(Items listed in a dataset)
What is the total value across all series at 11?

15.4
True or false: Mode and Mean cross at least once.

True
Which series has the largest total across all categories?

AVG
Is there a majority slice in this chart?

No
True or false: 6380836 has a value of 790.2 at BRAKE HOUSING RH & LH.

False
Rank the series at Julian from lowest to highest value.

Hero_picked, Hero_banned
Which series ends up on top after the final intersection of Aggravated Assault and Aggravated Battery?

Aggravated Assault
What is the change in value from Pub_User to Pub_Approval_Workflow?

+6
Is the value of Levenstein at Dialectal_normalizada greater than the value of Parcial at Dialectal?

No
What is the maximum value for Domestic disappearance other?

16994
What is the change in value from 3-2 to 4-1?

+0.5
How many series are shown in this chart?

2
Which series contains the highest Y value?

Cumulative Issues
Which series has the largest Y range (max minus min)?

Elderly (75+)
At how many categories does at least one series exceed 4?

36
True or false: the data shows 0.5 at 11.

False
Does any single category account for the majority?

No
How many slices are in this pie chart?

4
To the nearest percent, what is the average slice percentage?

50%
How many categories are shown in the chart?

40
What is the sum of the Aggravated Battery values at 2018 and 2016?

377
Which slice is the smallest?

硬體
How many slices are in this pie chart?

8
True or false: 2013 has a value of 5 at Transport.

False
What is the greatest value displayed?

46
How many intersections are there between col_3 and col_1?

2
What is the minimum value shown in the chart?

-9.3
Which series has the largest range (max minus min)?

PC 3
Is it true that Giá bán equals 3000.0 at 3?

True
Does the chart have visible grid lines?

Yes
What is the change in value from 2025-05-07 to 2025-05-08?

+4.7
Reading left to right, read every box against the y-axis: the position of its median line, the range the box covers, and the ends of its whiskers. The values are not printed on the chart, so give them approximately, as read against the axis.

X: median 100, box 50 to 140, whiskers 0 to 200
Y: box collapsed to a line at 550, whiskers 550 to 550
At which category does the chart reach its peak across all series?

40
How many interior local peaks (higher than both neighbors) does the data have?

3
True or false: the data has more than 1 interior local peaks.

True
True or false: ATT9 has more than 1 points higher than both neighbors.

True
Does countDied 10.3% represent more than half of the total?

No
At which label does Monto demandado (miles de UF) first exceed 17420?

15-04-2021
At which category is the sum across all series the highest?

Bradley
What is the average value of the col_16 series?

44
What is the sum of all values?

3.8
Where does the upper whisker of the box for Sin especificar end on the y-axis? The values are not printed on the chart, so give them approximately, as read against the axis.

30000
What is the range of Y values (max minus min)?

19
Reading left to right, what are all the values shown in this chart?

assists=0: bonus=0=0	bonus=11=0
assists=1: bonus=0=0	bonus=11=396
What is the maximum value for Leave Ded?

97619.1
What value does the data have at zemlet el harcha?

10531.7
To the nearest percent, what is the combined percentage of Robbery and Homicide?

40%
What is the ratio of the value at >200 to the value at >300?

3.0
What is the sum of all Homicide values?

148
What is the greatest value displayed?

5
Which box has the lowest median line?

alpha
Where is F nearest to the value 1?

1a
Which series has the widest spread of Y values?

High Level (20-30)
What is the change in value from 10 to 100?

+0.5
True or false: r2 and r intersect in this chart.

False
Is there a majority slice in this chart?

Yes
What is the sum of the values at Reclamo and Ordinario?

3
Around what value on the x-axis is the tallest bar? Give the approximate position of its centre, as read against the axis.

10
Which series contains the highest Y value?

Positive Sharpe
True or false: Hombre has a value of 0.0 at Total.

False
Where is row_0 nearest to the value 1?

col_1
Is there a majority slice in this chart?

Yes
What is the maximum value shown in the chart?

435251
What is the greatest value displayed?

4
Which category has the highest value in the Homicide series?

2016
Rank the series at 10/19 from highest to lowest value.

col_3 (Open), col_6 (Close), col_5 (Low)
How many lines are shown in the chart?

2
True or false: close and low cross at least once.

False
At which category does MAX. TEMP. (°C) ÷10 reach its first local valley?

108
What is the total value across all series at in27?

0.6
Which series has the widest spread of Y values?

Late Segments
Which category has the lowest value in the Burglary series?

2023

> [PROBLEM STATEMENT]:
Write out all of the lines above exactly as they appear, without any changes.

> [RESPONSE AREA]:
What is the total value across all series at 11?

15.4
True or false: Mode and Mean cross at least once.

True
Which series has the largest total across all categories?

AVG
Is there a majority slice in this chart?

No
True or false: 6380836 has a value of 790.2 at BRAKE HOUSING RH & LH.

False
Rank the series at Julian from lowest to highest value.

Hero_picked, Hero_banned
Which series ends up on top after the final intersection of Aggravated Assault and Aggravated Battery?

Aggravated Assault
What is the change in value from Pub_User to Pub_Approval_Workflow?

+6
Is the value of Levenstein at Dialectal_normalizada greater than the value of Parcial at Dialectal?

No
What is the maximum value for Domestic disappearance other?

16994
What is the change in value from 3-2 to 4-1?

+0.5
How many series are shown in this chart?

2
Which series contains the highest Y value?

Cumulative Issues
Which series has the largest Y range (max minus min)?

Elderly (75+)
At how many categories does at least one series exceed 4?

36
True or false: the data shows 0.5 at 11.

False
Does any single category account for the majority?

No
How many slices are in this pie chart?

4
To the nearest percent, what is the average slice percentage?

50%
How many categories are shown in the chart?

40
What is the sum of the Aggravated Battery values at 2018 and 2016?

377
Which slice is the smallest?

硬體
How many slices are in this pie chart?

8
True or false: 2013 has a value of 5 at Transport.

False
What is the greatest value displayed?

46
How many intersections are there between col_3 and col_1?

2
What is the minimum value shown in the chart?

-9.3
Which series has the largest range (max minus min)?

PC 3
Is it true that Giá bán equals 3000.0 at 3?

True
Does the chart have visible grid lines?

Yes
What is the change in value from 2025-05-07 to 2025-05-08?

+4.7
Reading left to right, read every box against the y-axis: the position of its median line, the range the box covers, and the ends of its whiskers. The values are not printed on the chart, so give them approximately, as read against the axis.

X: median 100, box 50 to 140, whiskers 0 to 200
Y: box collapsed to a line at 550, whiskers 550 to 550
At which category does the chart reach its peak across all series?

40
How many interior local peaks (higher than both neighbors) does the data have?

3
True or false: the data has more than 1 interior local peaks.

True
True or false: ATT9 has more than 1 points higher than both neighbors.

True
Does countDied 10.3% represent more than half of the total?

No
At which label does Monto demandado (miles de UF) first exceed 17420?

15-04-2021
At which category is the sum across all series the highest?

Bradley
What is the average value of the col_16 series?

44
What is the sum of all values?

3.8
Where does the upper whisker of the box for Sin especificar end on the y-axis? The values are not printed on the chart, so give them approximately, as read against the axis.

30000
What is the range of Y values (max minus min)?

19
Reading left to right, what are all the values shown in this chart?

assists=0: bonus=0=0	bonus=11=0
assists=1: bonus=0=0	bonus=11=396
What is the maximum value for Leave Ded?

97619.1
What value does the data have at zemlet el harcha?

10531.7
To the nearest percent, what is the combined percentage of Robbery and Homicide?

40%
What is the ratio of the value at >200 to the value at >300?

3.0
What is the sum of all Homicide values?

148
What is the greatest value displayed?

5
Which box has the lowest median line?

alpha
Where is F nearest to the value 1?

1a
Which series has the widest spread of Y values?

High Level (20-30)
What is the change in value from 10 to 100?

+0.5
True or false: r2 and r intersect in this chart.

False
Is there a majority slice in this chart?

Yes
What is the sum of the values at Reclamo and Ordinario?

3
Around what value on the x-axis is the tallest bar? Give the approximate position of its centre, as read against the axis.

10
Which series contains the highest Y value?

Positive Sharpe
True or false: Hombre has a value of 0.0 at Total.

False
Where is row_0 nearest to the value 1?

col_1
Is there a majority slice in this chart?

Yes
What is the maximum value shown in the chart?

435251
What is the greatest value displayed?

4
Which category has the highest value in the Homicide series?

2016
Rank the series at 10/19 from highest to lowest value.

col_3 (Open), col_6 (Close), col_5 (Low)
How many lines are shown in the chart?

2
True or false: close and low cross at least once.

False
At which category does MAX. TEMP. (°C) ÷10 reach its first local valley?

108
What is the total value across all series at in27?

0.6
Which series has the widest spread of Y values?

Late Segments
Which category has the lowest value in the Burglary series?

2023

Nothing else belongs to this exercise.